● Directions
Edit the items starting at the line that contains "Summer Ministry’s" and ending at the line that contains "att köpa produkter med", changing "Computers" to "Electronics" and leaving every other word as it is. Give only those lines, and leave the pictures out.

────

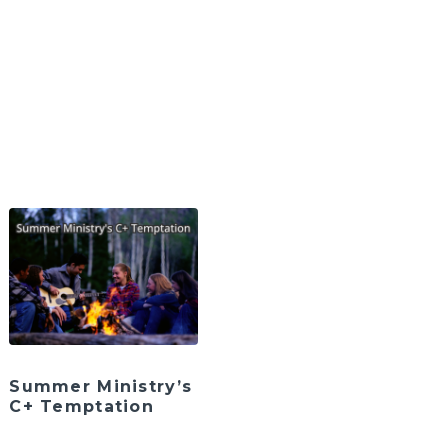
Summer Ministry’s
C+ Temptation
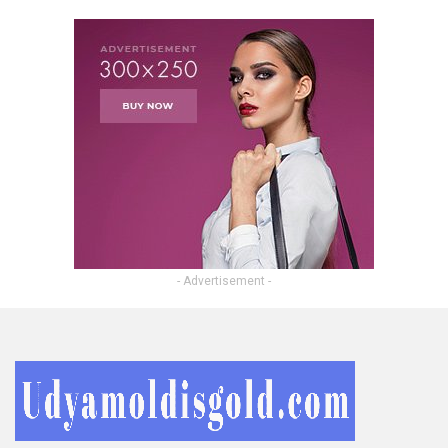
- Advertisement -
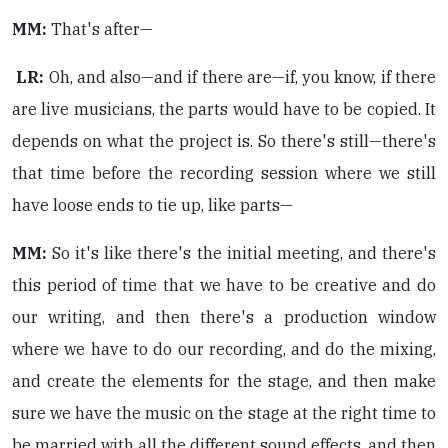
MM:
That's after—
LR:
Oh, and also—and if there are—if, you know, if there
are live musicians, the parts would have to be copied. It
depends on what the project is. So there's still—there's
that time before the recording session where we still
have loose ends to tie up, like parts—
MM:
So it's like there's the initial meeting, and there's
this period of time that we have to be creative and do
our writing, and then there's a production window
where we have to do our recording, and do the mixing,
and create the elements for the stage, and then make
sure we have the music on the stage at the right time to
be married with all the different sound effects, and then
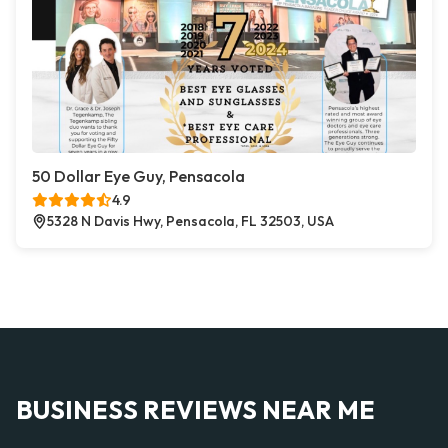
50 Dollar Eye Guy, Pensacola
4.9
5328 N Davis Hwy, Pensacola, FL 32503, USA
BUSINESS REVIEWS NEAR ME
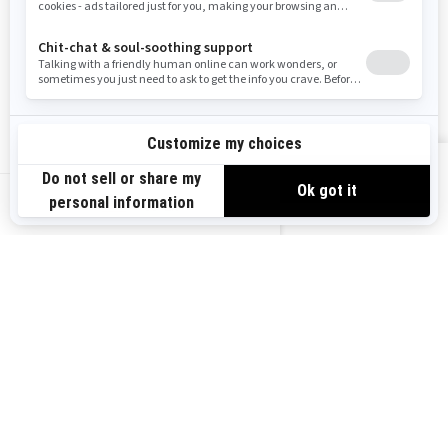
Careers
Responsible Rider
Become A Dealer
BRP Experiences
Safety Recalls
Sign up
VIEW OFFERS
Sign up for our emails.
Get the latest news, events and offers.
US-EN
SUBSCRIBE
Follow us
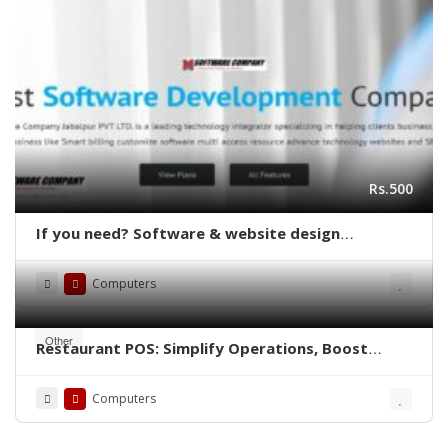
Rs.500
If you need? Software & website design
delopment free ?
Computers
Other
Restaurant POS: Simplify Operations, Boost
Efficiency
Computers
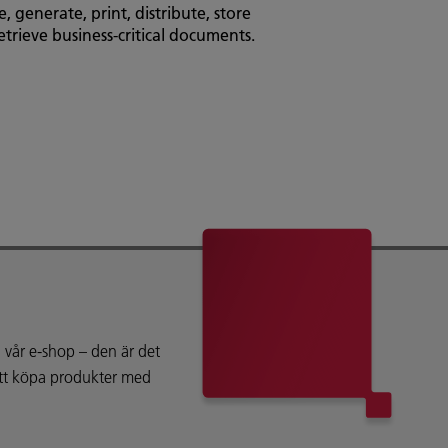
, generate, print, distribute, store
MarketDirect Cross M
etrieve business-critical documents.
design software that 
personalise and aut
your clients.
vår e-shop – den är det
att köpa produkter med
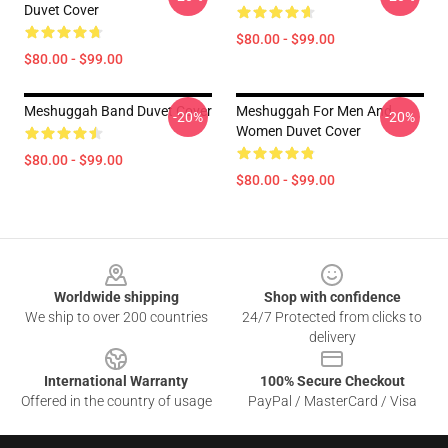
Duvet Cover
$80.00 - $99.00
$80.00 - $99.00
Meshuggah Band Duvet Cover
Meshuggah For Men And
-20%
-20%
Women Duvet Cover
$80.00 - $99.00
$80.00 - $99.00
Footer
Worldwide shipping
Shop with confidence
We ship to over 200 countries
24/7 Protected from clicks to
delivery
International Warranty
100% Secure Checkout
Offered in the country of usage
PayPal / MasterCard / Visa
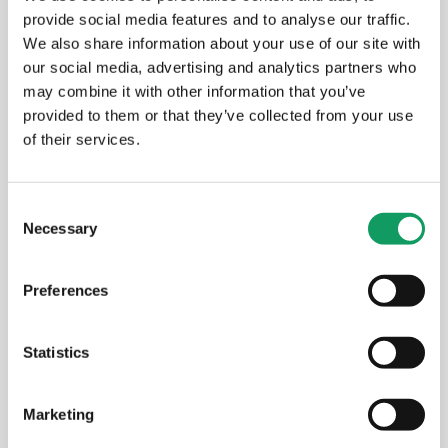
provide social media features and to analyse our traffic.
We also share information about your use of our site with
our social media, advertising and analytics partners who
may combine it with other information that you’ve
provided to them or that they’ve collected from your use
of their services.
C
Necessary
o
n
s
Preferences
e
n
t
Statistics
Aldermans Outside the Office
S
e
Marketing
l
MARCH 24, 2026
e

────

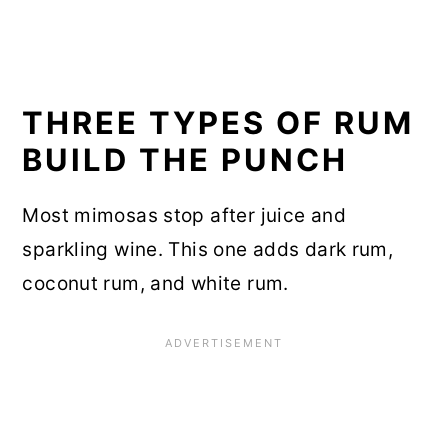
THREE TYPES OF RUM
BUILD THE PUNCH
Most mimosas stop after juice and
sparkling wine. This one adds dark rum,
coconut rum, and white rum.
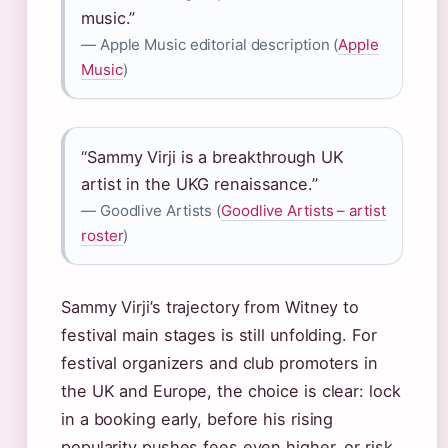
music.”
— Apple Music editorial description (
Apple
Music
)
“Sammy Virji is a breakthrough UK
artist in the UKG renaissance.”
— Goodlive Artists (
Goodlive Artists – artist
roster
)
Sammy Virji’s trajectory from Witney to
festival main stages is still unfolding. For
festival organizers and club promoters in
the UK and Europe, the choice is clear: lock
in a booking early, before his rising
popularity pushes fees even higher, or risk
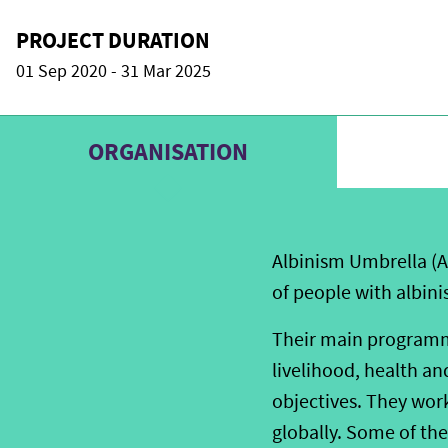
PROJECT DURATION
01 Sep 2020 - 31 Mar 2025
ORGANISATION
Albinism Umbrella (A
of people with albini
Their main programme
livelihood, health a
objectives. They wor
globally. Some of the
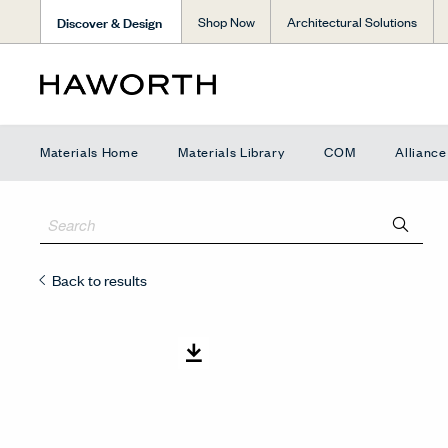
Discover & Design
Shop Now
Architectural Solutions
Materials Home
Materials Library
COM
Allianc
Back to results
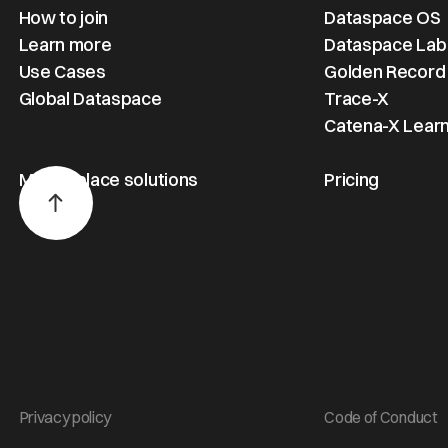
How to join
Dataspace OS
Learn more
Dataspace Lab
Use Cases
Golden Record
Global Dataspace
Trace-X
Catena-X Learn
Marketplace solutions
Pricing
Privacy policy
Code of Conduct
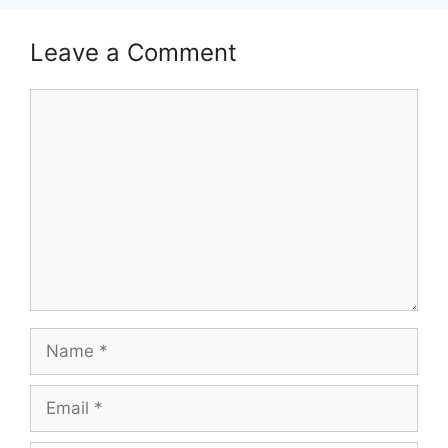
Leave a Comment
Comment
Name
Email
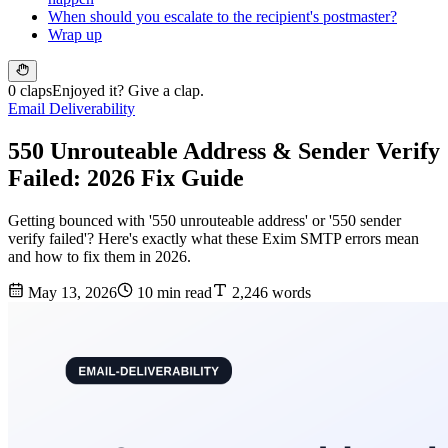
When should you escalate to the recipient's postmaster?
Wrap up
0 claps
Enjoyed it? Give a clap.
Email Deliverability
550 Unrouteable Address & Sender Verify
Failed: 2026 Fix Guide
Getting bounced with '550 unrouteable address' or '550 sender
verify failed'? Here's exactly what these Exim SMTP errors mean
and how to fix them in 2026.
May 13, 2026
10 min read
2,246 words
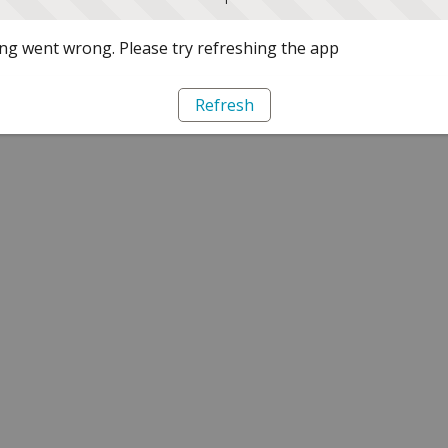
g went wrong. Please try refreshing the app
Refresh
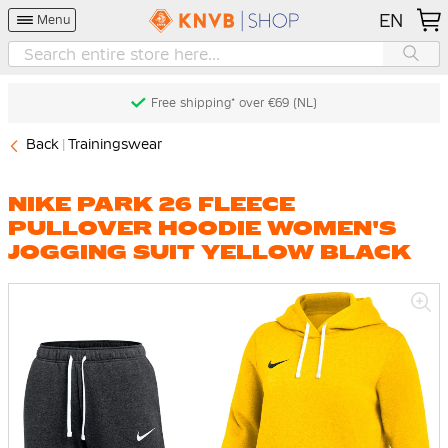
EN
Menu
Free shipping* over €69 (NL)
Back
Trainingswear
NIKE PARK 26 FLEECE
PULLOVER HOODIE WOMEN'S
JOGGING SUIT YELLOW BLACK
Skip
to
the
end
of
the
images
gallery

────

● Result of the task
Summer Ministry’s
C+ Temptation
- Advertisement -
MM:
That's after—
LR:
Oh, and also—and if there are—if, you know, if there
are live musicians, the parts would have to be copied. It
depends on what the project is. So there's still—there's
that time before the recording session where we still
have loose ends to tie up, like parts—
MM:
So it's like there's the initial meeting, and there's
this period of time that we have to be creative and do
our writing, and then there's a production window
where we have to do our recording, and do the mixing,
and create the elements for the stage, and then make
sure we have the music on the stage at the right time to
be married with all the different sound effects, and then
50 Dollar Eye Guy, Pensacola
4.9
5328 N Davis Hwy, Pensacola, FL 32503, USA
BUSINESS REVIEWS NEAR ME
Careers
Responsible Rider
Become A Dealer
BRP Experiences
Safety Recalls
Sign up
VIEW OFFERS
Sign up for our emails.
Get the latest news, events and offers.
US-EN
SUBSCRIBE
Follow us
Rs.500
If you need? Software & website design
delopment free ?
Electronics
Other
Restaurant POS: Simplify Operations, Boost
Efficiency
Electronics
, generate, print, distribute, store
MarketDirect Cross M
etrieve business-critical documents.
design software that 
personalise and aut
your clients.
vår e-shop – den är det
att köpa produkter med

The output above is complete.